European Corpus Initiative. PI: Henry S. Thompson. RA: David McKelvie. Funding: (1) EC NERC (2) EC ELSNET and (3) HCRC core funding
The aim was to produce a reasonably large text corpus of the major European languages for the linguistic research community. It is generally agreed that there are not enough corpora in languages other than English. A number of corpus projects are currently under way, and we believed it would be useful to collect a sample of this data and make it available in a standardised form, as a basis for evaluation and shared results. The original call for contributions describes the ECI as follows:
``The European Corpus Initiative was founded to oversee the acquisition and preparation of a large multi-lingual corpus to be made available in digital form for scientific research at cost and without royalties.
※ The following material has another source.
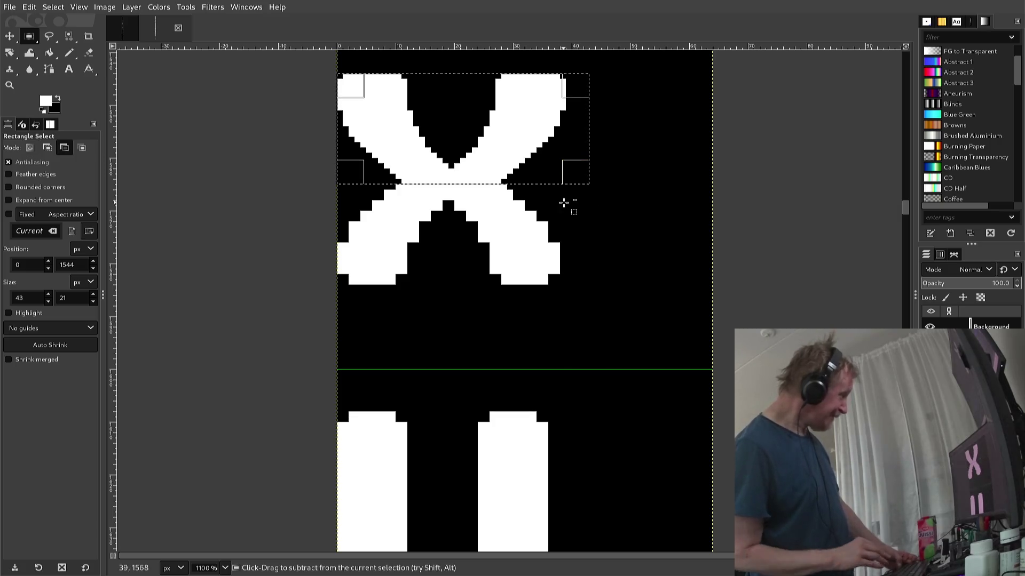
- Copy the X's top half, paste it, and nudge the copy down just beneath the original
{"action": "key", "text": "ctrl+c"}
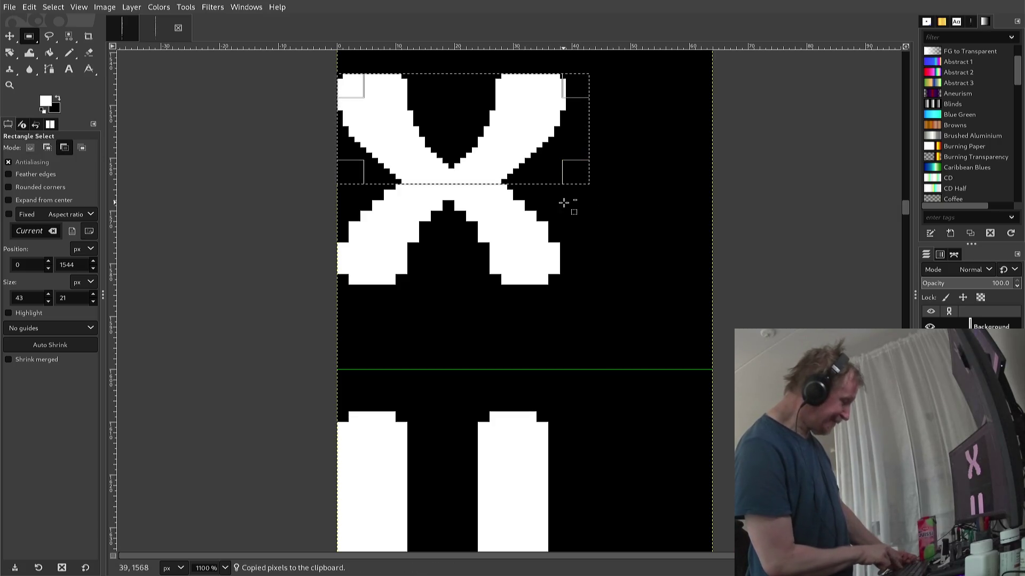
{"action": "key", "text": "ctrl+v"}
We believe that widespread easy access to such material would be a great stimulus to scientific research and technology development as regards language and language technology. . . . No amount of abstract argument as to the value of corpus material is as powerful as the experience of actually having access to some in one's laboratory.''
In reply to this call, many colleagues spontaneously offered their data and/or supplied the contacts to negotiate redistribution rights for the ECI. In many cases we actively sought out data providers especially for the under-represented languages and for larger parallel collections. The majority of the work of collecting materials and permissions and converting them into a consistent format has been done at the HCRC in Edinburgh and at ISSCO, University of Geneva, under the overall supervision of Henry S. Thompson and Susan Armstrong, respectively.
The ECI/MCI corpus has now been published on CD-ROM, and contains almost 100 million words in 27 (mainly European) languages. It consists of 48 opportunistically collected component corpora marked up in SGML (to varying levels of detail), with easy access to the source text without markup. 12 of the component corpora are multilingual parallel corpora with from two to nine sub-corpora.